Say hello to Ashlyn a rookie from Nashville, Sara the beach babe from LA and Liz who cheered the Coyotes all the way to game seven. Cheer on ladies and we patiently await your return next season!
- I wonder if those who think Ovechkin is a better player than Crosby still think that? Crosby was in on 14 of the 24 Penguin’s goals. Ovechkin was in on ten of 22, but didn’t do much in games six and seven when it mattered most.
- I have no idea why I will even submit my picks for the second round after going an embarrassing 3-5 in the first round. Although I doubt many of you had the Habs, Bruins and Flyers moving on. At least my pick of the Sharks to win the Cup is still alive.
- I’ll take the Pens in six and the Flyers in six. The Bruins will get a huge boost with Savard coming back, but the Flyers are playing exceptional team defence right now. I said I should have picked the Flyers in the first round and didn’t and with three injuries, Gagne, Laperriere and Carter I should go with the Bruins, but I won’t. The Pens have experience in the playoffs, and their big guns, Crosby and Malkin will produce where Washington’s didn’t.
- The best series should be the Hawks and Canucks. The Canucks want payback from last year, while the Hawks are out to prove they’re a legitimate threat to win the Cup. I’ll take Kane and his Mullet in six games. (More on this series later) The Sharks should be more relaxed, and while the Wings have more experience and players who deliver in the clutch, I’ll take the Sharks in seven. We probably won’t see a Joe Thornton sighting, but Patrick Marleau will make an appearance this round.

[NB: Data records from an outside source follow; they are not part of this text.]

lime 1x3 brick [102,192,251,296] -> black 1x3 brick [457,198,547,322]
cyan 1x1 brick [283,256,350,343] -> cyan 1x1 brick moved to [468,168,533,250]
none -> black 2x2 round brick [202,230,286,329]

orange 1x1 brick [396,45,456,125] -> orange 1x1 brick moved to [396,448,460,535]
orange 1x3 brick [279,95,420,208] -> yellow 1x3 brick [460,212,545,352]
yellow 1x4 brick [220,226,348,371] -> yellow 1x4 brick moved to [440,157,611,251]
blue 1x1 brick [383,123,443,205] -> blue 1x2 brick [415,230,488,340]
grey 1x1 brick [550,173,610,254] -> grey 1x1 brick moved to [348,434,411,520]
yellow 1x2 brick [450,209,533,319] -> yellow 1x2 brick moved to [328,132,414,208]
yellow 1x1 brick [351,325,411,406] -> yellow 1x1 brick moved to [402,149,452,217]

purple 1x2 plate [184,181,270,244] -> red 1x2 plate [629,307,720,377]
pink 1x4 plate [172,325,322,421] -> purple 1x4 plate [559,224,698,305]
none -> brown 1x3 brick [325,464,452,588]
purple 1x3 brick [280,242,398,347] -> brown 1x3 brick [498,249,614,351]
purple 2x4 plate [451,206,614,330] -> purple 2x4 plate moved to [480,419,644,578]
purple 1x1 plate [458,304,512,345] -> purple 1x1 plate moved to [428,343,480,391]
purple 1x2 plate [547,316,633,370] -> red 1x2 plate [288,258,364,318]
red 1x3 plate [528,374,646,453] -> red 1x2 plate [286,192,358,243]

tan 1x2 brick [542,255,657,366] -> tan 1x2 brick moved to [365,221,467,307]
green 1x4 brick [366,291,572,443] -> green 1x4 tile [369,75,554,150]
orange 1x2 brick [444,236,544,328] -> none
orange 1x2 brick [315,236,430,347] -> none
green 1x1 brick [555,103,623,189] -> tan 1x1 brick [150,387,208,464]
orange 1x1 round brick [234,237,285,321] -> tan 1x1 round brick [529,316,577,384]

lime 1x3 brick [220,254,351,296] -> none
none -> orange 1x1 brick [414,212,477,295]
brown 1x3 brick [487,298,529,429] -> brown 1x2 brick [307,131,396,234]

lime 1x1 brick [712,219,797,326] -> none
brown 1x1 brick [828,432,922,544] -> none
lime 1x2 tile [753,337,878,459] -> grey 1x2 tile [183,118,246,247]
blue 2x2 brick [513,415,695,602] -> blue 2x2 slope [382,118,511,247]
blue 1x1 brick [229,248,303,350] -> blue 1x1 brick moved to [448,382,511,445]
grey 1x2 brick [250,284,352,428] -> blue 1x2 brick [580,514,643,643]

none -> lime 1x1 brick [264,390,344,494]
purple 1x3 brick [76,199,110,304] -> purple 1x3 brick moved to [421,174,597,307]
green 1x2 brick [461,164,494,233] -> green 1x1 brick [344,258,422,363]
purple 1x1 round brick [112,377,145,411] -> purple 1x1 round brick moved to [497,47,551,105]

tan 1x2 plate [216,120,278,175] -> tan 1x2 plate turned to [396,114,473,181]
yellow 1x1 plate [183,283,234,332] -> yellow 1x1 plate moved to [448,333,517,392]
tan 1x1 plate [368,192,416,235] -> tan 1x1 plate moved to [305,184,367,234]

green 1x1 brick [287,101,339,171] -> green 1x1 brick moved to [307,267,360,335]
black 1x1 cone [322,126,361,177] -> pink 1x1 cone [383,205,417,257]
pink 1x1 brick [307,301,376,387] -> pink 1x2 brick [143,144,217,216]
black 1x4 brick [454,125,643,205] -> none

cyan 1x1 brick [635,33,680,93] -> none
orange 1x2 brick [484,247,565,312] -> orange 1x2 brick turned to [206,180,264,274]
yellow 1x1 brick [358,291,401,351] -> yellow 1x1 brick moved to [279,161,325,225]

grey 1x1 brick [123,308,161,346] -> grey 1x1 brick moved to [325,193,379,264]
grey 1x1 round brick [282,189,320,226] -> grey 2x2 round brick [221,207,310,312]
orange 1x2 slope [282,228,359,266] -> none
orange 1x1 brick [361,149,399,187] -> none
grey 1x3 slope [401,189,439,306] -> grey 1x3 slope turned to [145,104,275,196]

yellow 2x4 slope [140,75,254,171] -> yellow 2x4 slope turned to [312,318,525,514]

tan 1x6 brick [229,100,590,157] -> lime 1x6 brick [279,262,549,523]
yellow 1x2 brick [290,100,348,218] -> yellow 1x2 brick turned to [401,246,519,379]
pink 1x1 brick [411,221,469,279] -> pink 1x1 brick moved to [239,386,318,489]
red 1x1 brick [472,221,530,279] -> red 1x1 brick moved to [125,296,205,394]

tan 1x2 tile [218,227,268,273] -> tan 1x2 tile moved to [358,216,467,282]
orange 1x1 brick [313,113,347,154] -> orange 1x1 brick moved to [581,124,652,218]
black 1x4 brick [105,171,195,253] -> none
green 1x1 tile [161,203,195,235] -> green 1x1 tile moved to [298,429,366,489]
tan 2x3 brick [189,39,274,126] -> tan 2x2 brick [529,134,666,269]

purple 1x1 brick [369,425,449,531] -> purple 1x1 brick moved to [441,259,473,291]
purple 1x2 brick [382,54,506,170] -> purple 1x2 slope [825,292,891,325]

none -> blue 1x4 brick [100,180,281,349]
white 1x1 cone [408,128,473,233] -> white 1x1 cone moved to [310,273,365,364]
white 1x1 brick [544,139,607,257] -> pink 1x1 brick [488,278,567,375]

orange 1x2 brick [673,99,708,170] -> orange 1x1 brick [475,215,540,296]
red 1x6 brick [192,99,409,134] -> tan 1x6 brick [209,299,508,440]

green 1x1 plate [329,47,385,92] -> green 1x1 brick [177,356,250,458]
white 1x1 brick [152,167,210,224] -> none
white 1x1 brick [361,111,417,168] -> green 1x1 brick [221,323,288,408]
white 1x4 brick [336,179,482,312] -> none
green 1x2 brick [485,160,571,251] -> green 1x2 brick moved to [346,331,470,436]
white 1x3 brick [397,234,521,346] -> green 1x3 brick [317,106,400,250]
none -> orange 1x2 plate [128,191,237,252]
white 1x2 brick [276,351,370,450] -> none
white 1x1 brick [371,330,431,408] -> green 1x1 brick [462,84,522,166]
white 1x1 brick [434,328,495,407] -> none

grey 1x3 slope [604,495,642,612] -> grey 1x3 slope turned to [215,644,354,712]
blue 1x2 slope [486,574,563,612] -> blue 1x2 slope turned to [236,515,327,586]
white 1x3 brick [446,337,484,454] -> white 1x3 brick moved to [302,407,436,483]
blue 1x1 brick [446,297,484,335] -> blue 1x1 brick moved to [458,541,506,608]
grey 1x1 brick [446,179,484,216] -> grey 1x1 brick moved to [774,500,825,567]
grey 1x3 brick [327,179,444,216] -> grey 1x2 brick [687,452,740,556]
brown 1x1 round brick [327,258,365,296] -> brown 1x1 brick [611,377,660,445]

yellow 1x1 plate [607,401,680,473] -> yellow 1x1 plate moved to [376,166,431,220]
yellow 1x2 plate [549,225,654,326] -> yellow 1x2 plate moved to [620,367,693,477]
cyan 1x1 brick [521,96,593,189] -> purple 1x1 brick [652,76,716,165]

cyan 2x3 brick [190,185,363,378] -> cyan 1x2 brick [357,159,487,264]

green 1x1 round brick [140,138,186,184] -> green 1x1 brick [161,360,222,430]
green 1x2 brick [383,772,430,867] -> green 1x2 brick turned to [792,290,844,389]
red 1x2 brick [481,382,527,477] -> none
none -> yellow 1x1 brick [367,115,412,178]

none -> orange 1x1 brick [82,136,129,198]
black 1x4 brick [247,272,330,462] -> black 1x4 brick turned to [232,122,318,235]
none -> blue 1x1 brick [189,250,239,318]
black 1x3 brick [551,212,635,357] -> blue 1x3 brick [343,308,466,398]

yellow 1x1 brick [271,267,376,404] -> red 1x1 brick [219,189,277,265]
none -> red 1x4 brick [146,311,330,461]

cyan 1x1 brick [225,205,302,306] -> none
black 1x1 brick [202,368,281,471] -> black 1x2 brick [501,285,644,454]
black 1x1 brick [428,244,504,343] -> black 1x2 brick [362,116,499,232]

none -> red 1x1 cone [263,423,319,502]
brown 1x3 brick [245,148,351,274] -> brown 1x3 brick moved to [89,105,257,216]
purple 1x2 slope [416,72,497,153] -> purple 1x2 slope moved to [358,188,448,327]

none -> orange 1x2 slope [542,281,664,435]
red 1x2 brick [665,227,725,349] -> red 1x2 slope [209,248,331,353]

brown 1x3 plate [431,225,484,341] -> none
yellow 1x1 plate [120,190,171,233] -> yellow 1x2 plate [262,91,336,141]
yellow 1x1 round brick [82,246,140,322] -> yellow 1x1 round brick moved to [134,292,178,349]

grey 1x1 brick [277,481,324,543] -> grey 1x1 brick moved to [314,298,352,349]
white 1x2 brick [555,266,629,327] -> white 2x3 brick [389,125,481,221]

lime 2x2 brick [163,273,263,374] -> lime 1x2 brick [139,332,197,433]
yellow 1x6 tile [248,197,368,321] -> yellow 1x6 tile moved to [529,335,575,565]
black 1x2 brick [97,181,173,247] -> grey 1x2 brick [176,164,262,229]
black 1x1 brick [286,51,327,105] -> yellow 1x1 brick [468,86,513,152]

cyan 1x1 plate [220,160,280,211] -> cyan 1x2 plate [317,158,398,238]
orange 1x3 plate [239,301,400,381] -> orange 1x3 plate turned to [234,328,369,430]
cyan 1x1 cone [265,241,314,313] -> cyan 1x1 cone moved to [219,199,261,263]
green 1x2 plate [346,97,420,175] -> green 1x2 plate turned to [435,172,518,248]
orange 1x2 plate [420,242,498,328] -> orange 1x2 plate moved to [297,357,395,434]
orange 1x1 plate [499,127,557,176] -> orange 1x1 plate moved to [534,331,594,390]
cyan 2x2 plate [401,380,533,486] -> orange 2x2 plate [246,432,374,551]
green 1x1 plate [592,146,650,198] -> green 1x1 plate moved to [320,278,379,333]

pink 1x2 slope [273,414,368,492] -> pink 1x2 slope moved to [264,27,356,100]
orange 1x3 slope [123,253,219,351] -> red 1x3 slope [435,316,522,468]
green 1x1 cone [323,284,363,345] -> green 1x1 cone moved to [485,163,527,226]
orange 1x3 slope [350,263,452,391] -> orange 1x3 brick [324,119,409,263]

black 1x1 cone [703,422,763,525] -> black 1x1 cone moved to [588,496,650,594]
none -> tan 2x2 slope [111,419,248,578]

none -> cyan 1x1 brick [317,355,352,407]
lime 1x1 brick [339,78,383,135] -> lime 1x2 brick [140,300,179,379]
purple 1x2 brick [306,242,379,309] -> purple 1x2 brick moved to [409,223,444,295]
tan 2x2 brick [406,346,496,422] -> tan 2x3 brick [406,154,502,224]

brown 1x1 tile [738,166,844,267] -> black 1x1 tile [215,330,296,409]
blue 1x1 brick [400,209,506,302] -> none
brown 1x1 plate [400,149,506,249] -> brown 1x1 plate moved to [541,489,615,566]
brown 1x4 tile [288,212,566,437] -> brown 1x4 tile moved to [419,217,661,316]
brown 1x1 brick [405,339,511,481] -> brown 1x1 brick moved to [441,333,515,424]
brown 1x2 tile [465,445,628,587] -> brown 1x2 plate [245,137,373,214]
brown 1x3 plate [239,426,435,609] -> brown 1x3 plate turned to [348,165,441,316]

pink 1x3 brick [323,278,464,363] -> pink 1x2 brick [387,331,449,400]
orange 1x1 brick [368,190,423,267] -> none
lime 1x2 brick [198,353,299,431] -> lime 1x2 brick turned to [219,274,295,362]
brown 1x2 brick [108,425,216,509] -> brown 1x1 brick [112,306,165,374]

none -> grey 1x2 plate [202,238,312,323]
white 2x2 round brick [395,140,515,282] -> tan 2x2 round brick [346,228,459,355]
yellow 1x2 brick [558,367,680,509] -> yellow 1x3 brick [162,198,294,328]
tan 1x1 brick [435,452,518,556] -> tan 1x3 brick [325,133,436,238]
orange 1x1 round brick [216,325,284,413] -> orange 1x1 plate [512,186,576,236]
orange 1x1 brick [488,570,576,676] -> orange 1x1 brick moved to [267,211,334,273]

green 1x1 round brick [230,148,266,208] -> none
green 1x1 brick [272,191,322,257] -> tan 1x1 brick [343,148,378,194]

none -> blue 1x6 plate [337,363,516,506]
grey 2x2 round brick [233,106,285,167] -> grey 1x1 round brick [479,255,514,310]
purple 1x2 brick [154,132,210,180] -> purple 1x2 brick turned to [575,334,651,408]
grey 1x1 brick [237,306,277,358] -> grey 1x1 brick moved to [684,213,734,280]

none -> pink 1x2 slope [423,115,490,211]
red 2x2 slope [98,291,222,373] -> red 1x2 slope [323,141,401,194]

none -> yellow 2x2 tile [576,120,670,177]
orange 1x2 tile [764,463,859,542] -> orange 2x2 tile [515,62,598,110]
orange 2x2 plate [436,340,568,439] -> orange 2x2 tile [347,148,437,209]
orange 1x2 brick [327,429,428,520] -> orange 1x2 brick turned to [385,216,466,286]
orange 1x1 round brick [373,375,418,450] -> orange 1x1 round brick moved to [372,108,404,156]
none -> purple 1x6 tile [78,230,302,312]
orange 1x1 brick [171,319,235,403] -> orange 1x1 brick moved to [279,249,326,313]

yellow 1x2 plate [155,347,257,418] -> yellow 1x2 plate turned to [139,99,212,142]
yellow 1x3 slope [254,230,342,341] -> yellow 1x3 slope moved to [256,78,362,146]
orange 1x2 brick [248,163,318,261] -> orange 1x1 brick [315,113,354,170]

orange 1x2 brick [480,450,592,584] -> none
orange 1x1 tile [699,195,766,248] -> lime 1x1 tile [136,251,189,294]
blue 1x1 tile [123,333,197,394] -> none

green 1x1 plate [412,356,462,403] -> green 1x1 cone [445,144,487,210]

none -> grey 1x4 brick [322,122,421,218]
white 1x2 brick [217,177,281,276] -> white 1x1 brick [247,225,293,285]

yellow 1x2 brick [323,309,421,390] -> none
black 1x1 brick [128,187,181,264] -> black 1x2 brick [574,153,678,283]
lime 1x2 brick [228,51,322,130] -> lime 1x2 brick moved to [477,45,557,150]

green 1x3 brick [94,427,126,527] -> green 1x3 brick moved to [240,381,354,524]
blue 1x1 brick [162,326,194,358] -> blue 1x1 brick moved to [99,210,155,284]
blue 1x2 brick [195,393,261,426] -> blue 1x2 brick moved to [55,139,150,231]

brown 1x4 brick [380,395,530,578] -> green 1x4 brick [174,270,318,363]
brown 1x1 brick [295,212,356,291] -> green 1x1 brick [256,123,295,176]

- How long before the league renames the Hart Trophy the Wayne Gretzky Trophy?
- All is quiet on the Flames front regarding any changes, which means we’ll probably see a major one. Just a hunch but if someone goes, I bet it is Brent Sutter not Darryl.
- The more I think about it the more I like Drew Doughty to the Norris, and he might own it for the next seven years. Outside of Duncan Keith do you see any D-man challenging him over the next few seasons?
- I wonder how many sleepness nights Darrly Sutter has had watching Mike Cammalleri become the offensive leader of the Canadiens? When he traded for Olli Jokinen in 2009 he basically said goodbye to the dyslexic squid. Ouch.
- Tyler Seguin was named OHL player of the year, but that shouldn’t sway the scout’s decision, just like they shouldn’t be swayed if Taylor Hall makes it to the Memorial Cup. I said shouldn’t, but that doesn’t mean they won’t be. Their job is to project which one will be better in the NHL, not who is the best right now.
- Cassie Campbell should stop tweeting.
- Worst decision in a long time goes to the City of Vancouver, Mayor Mike Robertson and the Vancouver Canucks for declaring Tuesday April 27th CANUCKS DAY. What the hell were they thinking? They won one round. Talk about a premature celebration. What happens if they beat Chicago, will it be Canucks Day round two? I know they have never won the Stanley Cup, but they’ve made it to the finals twice, at least act like you’ve won a series before.
- JW, is it an election year in BC? Is Robertson trying to drum up some votes?